After losing All-MVC first team performer Kristin Turk and coming off a 15-15 season that saw the team exit in the quarterfinals of the 2011 State Farm Missouri Valley Conference Championship, the Bulldogs haven’t been harassed by expectations.
They did, after all, lose their best scorer, and they did only win half of their games last season. But perhaps flying under the radar is exactly what this team needs.
Despite being picked to finish seventh in the conference, Drake is boasting its deepest squad in years. Also, health and experience are finally on the Bulldogs’ side. That and the presence of senior center Rachael Hackbarth.
“We are excited about the play of Rachael Hackbarth,” head coach Amy Stephens said at Drake women’s basketball media day. “She ended the season in her last seven games averaging almost 25 points a game. She had a great offseason, she worked hard to improve and add some things to her game. In the last nine or 10 games of the season, she came into her own and really started becoming the consistent player that we thought she could be.”
Hackbarth averaged 14.6 points and 8.1 rebounds per game last season. With Turk gone, Hackbarth will face double-teams and triple-teams, and the Bulldogs will have to spread the floor in order to give their shooters open looks.
“If they’re going to be double-teaming and triple-teaming, we’re going to make them pay,” Hackbarth said. “Almost anyone on the team can shoot the three.”
Along with Hackbarth, the Bulldogs will also have senior Amber Wollschlager and reshirt junior Brittnye McSparron return.
McSparron injured her knee her sophomore season and then missed her entire junior season when she re-injured her knee. Her return will bring a lot of quickness and explosiveness to the point guard position, and it will allow junior Kayla Person to switch to her natural shooting guard position.
“It’s been really difficult, just because I had never been injured until I got to college,” McSparron said. “Just when things start going well again, I get injured again, which is really tough. It has been a struggle sitting out. I feel like I’ve been sitting out more than I’ve played.”
Wollschlager also returns after averaging 7.4 points per game last season.
“Personally, I just want to have an overall successful year,” Wollschlager said. “I want to win, don’t get me wrong. I want to have a successful season as far as that goes. But I also want the chemistry to keep it as it has been this year.”
But the Bulldogs have to get used to life without Turk and to adjust to the new offensive principles that first-year assistant coach Kirk Crawford brought over to the program.
“I think we’re getting a better grasp of it now because we’ve been doing it a lot in practice and stuff like that,” McSparron said. “A lot of those plays that we do are just basketball reads. To play D-I (Division I), you’ve got to have a basketball IQ.”
Hackbarth said she believes that they will be able to execute a balanced attack on the offensive side of the ball.
“Last season, we were more two-dimensional between me and Turk,” Hackbarth said. “This season I think our strength is the balanced attack that we are going to have. Getting the ball to the right person for the right shot is something that we’ve been working on.”
The Bulldogs will have the depth that they have missed in recent years. Along with Person, McSparron, Wollschlager and Hackbarth, a lot is expected from junior Stephanie Running and sophomore Morgan Reid. Coming off the bench, the Bulldogs will have the 3-point shooting of sophomore Alyssa Marschner and redshirt freshman Carly Grenfell at their disposal.
“I think it will help us because a lot of teams in the conference don’t have that depth,” Person said. “When we have people who can go 19, 20 minutes a game and then we have freshmen that can easily come in and play, I think that’s a huge factor for our team. To have 13 healthy players in practice, you get better that way.”
The Bulldogs welcomed four freshmen to their program: Symone Daniels, Liza Heap, Kyndal Clark and Cara Lutes. All four of them might be expected to contribute right away.

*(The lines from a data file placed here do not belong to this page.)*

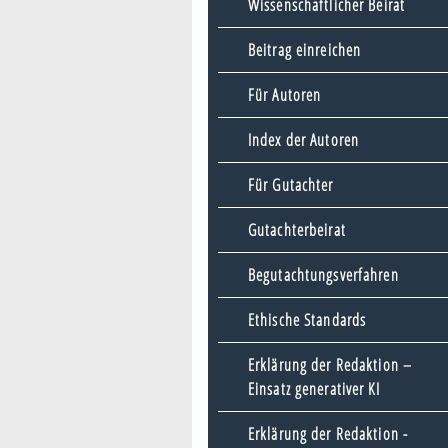
Wissenschaftlicher Beirat
Beitrag einreichen
Für Autoren
Index der Autoren
Für Gutachter
Gutachterbeirat
Begutachtungsverfahren
Ethische Standards
Erklärung der Redaktion –
Einsatz generativer KI
Erklärung der Redaktion -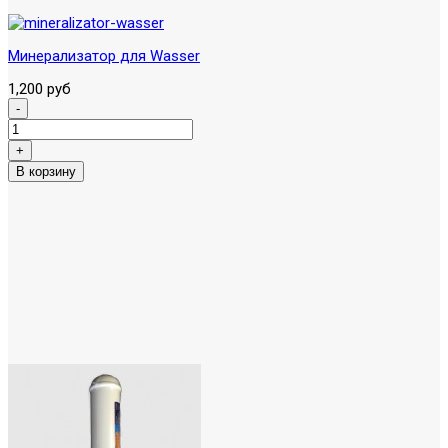
Минерализатор для Wasser
1,200 руб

Missouri State and Northern Iowa are considered the class of the conference, but the Bears lost some key players to graduation, and the Panthers recently lost star point guard Jacqui Kalin to a season-ending injury.
The Bulldogs understand that they can make a splash in the MVC. They have the depth and the experience to make a run.
“Being picked seventh, teams seem to think there are no expectations for us,” Person said. “For us, that’s like big-time motivation. We’re the underdog. We’re going to do everything in our power to be an upper-half team. We go in day in and day out every day thinking about what can we do to make ourselves better, and so that we can prove (to) ourselves that we are not a seventh-place team.”
Bottom Line
The Bulldogs face tough competition in the MVC. But Hackbarth will command the middle, and depth and athleticism will carry this team to a surprising season.